Page-level text extractions

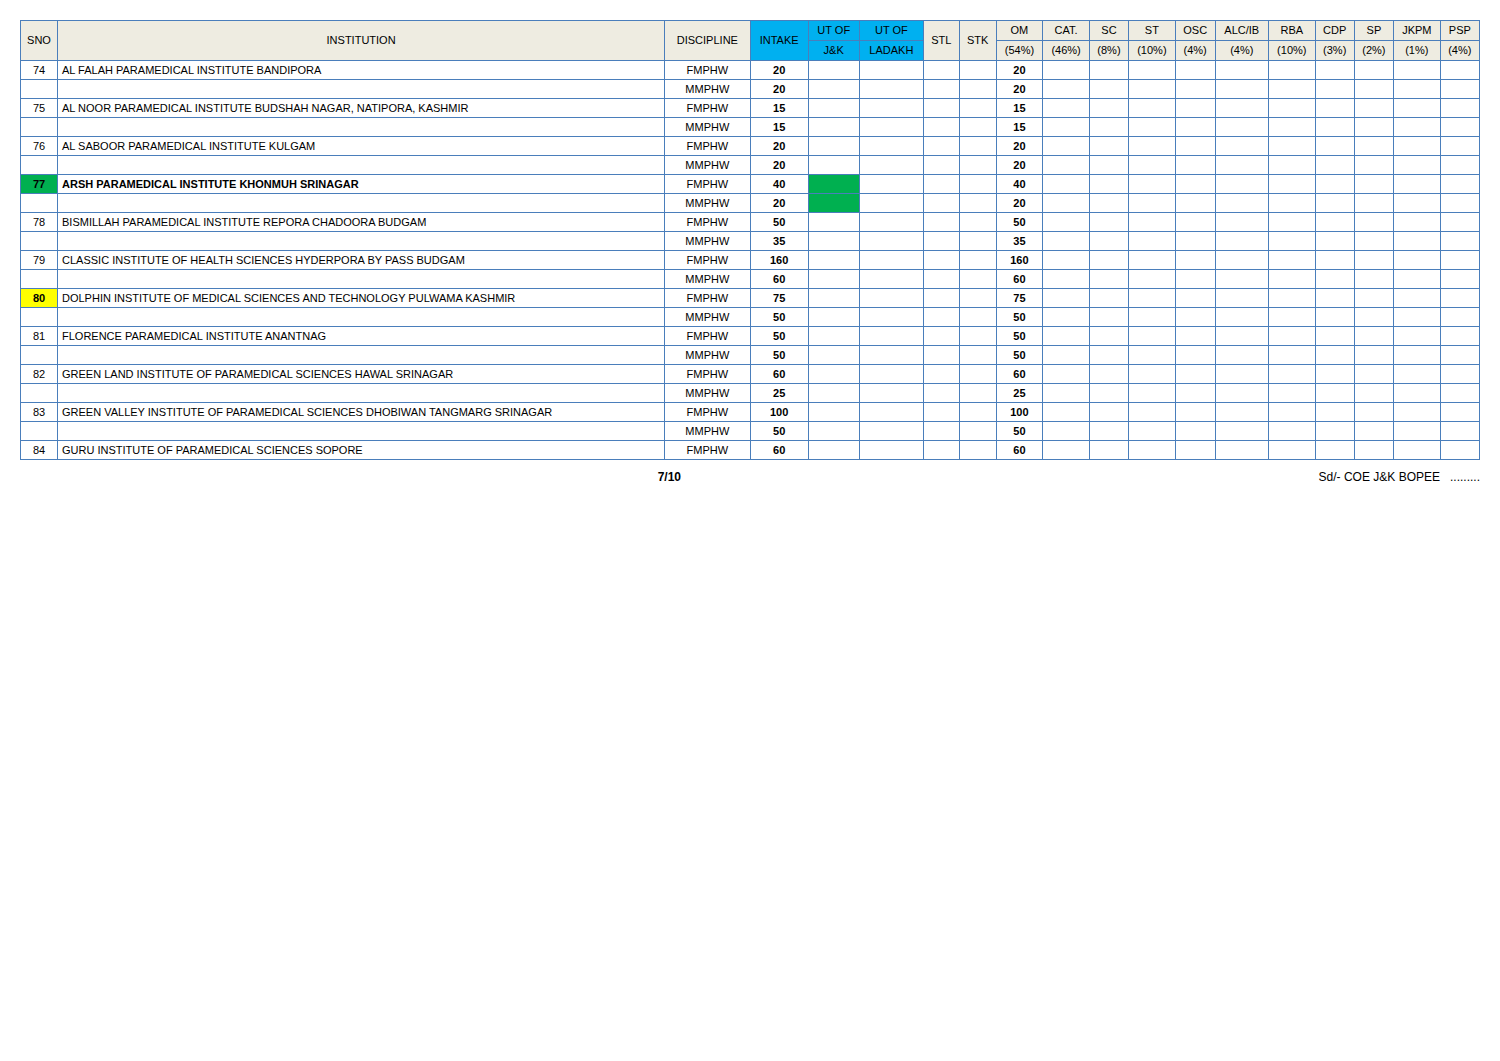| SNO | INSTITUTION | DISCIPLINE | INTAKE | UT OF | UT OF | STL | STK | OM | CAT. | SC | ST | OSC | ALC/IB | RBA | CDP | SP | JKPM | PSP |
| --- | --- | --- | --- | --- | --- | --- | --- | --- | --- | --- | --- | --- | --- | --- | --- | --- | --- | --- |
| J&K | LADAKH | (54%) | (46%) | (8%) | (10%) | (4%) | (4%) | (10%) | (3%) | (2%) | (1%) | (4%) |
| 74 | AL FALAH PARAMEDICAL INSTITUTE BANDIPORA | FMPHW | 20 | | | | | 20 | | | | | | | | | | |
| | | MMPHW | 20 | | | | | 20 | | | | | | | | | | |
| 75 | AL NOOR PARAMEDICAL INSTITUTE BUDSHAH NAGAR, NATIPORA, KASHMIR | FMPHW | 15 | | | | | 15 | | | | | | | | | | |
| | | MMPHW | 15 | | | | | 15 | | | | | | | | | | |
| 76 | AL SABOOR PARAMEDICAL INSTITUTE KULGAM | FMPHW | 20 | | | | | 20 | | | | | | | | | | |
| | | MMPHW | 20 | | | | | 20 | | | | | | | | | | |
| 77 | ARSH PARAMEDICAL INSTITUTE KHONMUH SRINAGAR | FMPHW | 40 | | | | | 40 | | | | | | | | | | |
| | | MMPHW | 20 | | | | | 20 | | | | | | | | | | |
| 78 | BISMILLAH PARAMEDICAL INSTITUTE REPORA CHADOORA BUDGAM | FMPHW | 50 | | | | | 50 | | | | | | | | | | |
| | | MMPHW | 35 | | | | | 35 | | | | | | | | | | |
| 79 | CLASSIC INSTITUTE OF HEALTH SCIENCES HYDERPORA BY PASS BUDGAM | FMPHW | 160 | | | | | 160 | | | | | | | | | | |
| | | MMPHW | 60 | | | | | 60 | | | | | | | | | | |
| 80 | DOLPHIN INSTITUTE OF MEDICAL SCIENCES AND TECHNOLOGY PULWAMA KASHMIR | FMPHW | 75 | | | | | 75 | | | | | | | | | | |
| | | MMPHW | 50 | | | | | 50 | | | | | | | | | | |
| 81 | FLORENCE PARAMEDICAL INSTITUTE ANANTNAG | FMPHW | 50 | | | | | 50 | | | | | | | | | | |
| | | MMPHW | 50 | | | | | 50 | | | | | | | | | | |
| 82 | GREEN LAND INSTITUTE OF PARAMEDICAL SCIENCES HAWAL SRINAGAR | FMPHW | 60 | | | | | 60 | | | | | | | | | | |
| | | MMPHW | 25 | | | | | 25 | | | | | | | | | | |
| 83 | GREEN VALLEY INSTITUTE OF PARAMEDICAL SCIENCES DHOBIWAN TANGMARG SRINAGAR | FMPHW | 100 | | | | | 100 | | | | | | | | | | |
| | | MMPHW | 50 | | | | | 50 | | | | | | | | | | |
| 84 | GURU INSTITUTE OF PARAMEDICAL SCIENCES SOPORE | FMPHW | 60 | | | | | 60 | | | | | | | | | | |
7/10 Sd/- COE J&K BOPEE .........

[WHAT THIS TASK INVOLVES] Keep every word of the records above exactly, and return them with no pictures.

[ANSWER TO THIS TASK]
| SNO | INSTITUTION | DISCIPLINE | INTAKE | UT OF | UT OF | STL | STK | OM | CAT. | SC | ST | OSC | ALC/IB | RBA | CDP | SP | JKPM | PSP |
| --- | --- | --- | --- | --- | --- | --- | --- | --- | --- | --- | --- | --- | --- | --- | --- | --- | --- | --- |
| J&K | LADAKH | (54%) | (46%) | (8%) | (10%) | (4%) | (4%) | (10%) | (3%) | (2%) | (1%) | (4%) |
| 74 | AL FALAH PARAMEDICAL INSTITUTE BANDIPORA | FMPHW | 20 | | | | | 20 | | | | | | | | | | |
| | | MMPHW | 20 | | | | | 20 | | | | | | | | | | |
| 75 | AL NOOR PARAMEDICAL INSTITUTE BUDSHAH NAGAR, NATIPORA, KASHMIR | FMPHW | 15 | | | | | 15 | | | | | | | | | | |
| | | MMPHW | 15 | | | | | 15 | | | | | | | | | | |
| 76 | AL SABOOR PARAMEDICAL INSTITUTE KULGAM | FMPHW | 20 | | | | | 20 | | | | | | | | | | |
| | | MMPHW | 20 | | | | | 20 | | | | | | | | | | |
| 77 | ARSH PARAMEDICAL INSTITUTE KHONMUH SRINAGAR | FMPHW | 40 | | | | | 40 | | | | | | | | | | |
| | | MMPHW | 20 | | | | | 20 | | | | | | | | | | |
| 78 | BISMILLAH PARAMEDICAL INSTITUTE REPORA CHADOORA BUDGAM | FMPHW | 50 | | | | | 50 | | | | | | | | | | |
| | | MMPHW | 35 | | | | | 35 | | | | | | | | | | |
| 79 | CLASSIC INSTITUTE OF HEALTH SCIENCES HYDERPORA BY PASS BUDGAM | FMPHW | 160 | | | | | 160 | | | | | | | | | | |
| | | MMPHW | 60 | | | | | 60 | | | | | | | | | | |
| 80 | DOLPHIN INSTITUTE OF MEDICAL SCIENCES AND TECHNOLOGY PULWAMA KASHMIR | FMPHW | 75 | | | | | 75 | | | | | | | | | | |
| | | MMPHW | 50 | | | | | 50 | | | | | | | | | | |
| 81 | FLORENCE PARAMEDICAL INSTITUTE ANANTNAG | FMPHW | 50 | | | | | 50 | | | | | | | | | | |
| | | MMPHW | 50 | | | | | 50 | | | | | | | | | | |
| 82 | GREEN LAND INSTITUTE OF PARAMEDICAL SCIENCES HAWAL SRINAGAR | FMPHW | 60 | | | | | 60 | | | | | | | | | | |
| | | MMPHW | 25 | | | | | 25 | | | | | | | | | | |
| 83 | GREEN VALLEY INSTITUTE OF PARAMEDICAL SCIENCES DHOBIWAN TANGMARG SRINAGAR | FMPHW | 100 | | | | | 100 | | | | | | | | | | |
| | | MMPHW | 50 | | | | | 50 | | | | | | | | | | |
| 84 | GURU INSTITUTE OF PARAMEDICAL SCIENCES SOPORE | FMPHW | 60 | | | | | 60 | | | | | | | | | | |
7/10 Sd/- COE J&K BOPEE .........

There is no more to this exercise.